Disk Pool 8k sync/unsync /s random sync/unsync/s seq sync/unsync/s dd sync /unsync /s
no slog 520K / 1.9M 1.6M / 65.8M 41,8M/ 1024M 283M/ 939M
Optane Slog 1.6M / 1.9M 39.4M/ 68.4M 512M / 1023M 849M/961M

SSD Pool 8k sync/unsync /s random sync/unsync/s sequ sync /unsync /s dd sync/unsync/s
no slog 1.5M/ 1.9M 16M / 50.2M 341M/ 1023M 423M/ 806M
Optane Slog 1.6M / 1.9M 38.2M/50.2M 512M/ 1023M 731M/ 806M

Optane Pool 8k sync/unsync /s random sync/unsync/s sequ sync /unsync /s dd sync/unsync/s
one 900p 1.6M/ 1.9M 32M / 75M 511M/ 1023M 711M/ 1.1G
Fazit Intel Optane and AiO
Despite the lower RAM and CPU performance of a virtualized SAN, the pool performance is nearly the same as the barebone values even when using an Slog as a vdisk. Even the last test with a basic ZFS pool on a vdisk shows that this pool is only minimal slower than on the barebone setup. Sync write performance with an Slog from a vdisk on Optane is > 700MB/s on the diskpool and the ssd pool. The optane only pool from a vdisk is in these benches quite similar to the disk or SSD pool and seesm limited by the server performance.

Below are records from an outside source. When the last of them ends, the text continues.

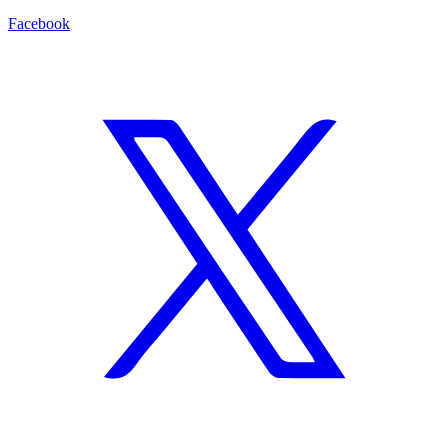
Facebook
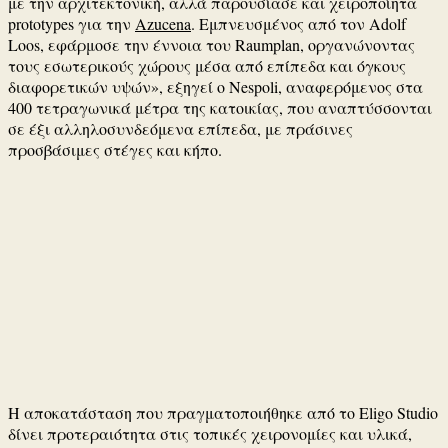
με την αρχιτεκτονική, αλλά παρουσίασε και χειροποίητα
prototypes για την
Azucena
. Εμπνευσμένος από τον
Adolf
Loos
, εφάρμοσε την έννοια του Raumplan, οργανώνοντας
τους εσωτερικούς χώρους μέσα από επίπεδα και όγκους
διαφορετικών υψών», εξηγεί ο Nespoli, αναφερόμενος στα
400 τετραγωνικά μέτρα της κατοικίας, που αναπτύσσονται
σε έξι αλληλοσυνδεόμενα επίπεδα, με πράσινες
προσβάσιμες στέγες και κήπο.
Η αποκατάσταση που πραγματοποιήθηκε από το
Eligo Studio
δίνει προτεραιότητα στις τοπικές χειρονομίες και υλικά,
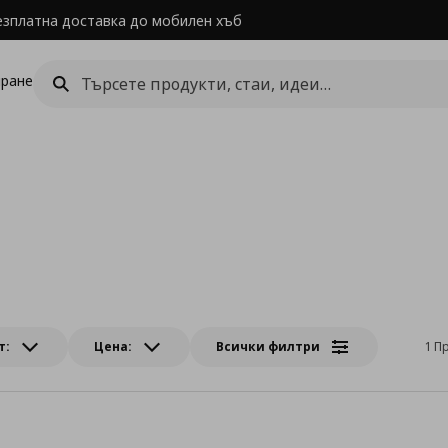
езплатна доставка до мобилен хъб
ране
т:
Цена:
Всички филтри
1 П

What are the consequenses for a „best of“ AiO setup?

Basically the most important thing is:
You want an Optane as Slog and propable L2ARC due the read ahead caching option on L2Arc.
For the pool itself, use disks or SSDs due their higher iops: Performance with an Optane Slog is superiour.
Pass-through of the Optane is not needed, not for performance reasons and as there is no cache involved
most propably not for security reasons. A pool from Optanes as datadisks would require a much faster machine.
Propably not a use case for AiO.


My suggested AiO setup

- use am USB stick ro boot ESXi
- create a local datastore on an Intel Optane 900P and place the napp-it storage VM onto
- Use an LSI HBA or Sata in pass-through mode for your datadisks

- add a 20 G vdisk on the Optane datastore to the napp-it storage VM and use as Slog for your datapool
- add a vdisk for on L2ARC (around 5 and no more than 10 x size of RAM)
 

Rand__

Well-Known Member
Mar 6, 2014
6,626
1,767
113
so what remains is the question whether Optane now has PLP or not (they seem to have removed this statement from Intel Arc) - or if it is inherent to 3dXpoint based drives after all ...
 
  • Like
Reactions: Stux

gea

Well-Known Member
Dec 31, 2010
3,141
1,182
113
DE
Until begin of this week Intel stated the 4800X and 900P as powerloss protected
and the smaller cache modules without.

I have just re-checked and discovered
Intel® Product Specification Advanced Search

They have indeed removed the 900P from the list of drives with PLP !!!!
(and lowered the price, the 900P was last week at 600 Euro, now at 380Euro)

Result is: (unless Intel lowers price or offers a PLP modell with less capacity)
Intel P4800X (U.2 with 375G): around 1500 Euro

Maybe I should ask a Lawyer about my current 900P that were adverised with PLP
or maybe they have PLP and Intel removed this for newer models to ask for more money.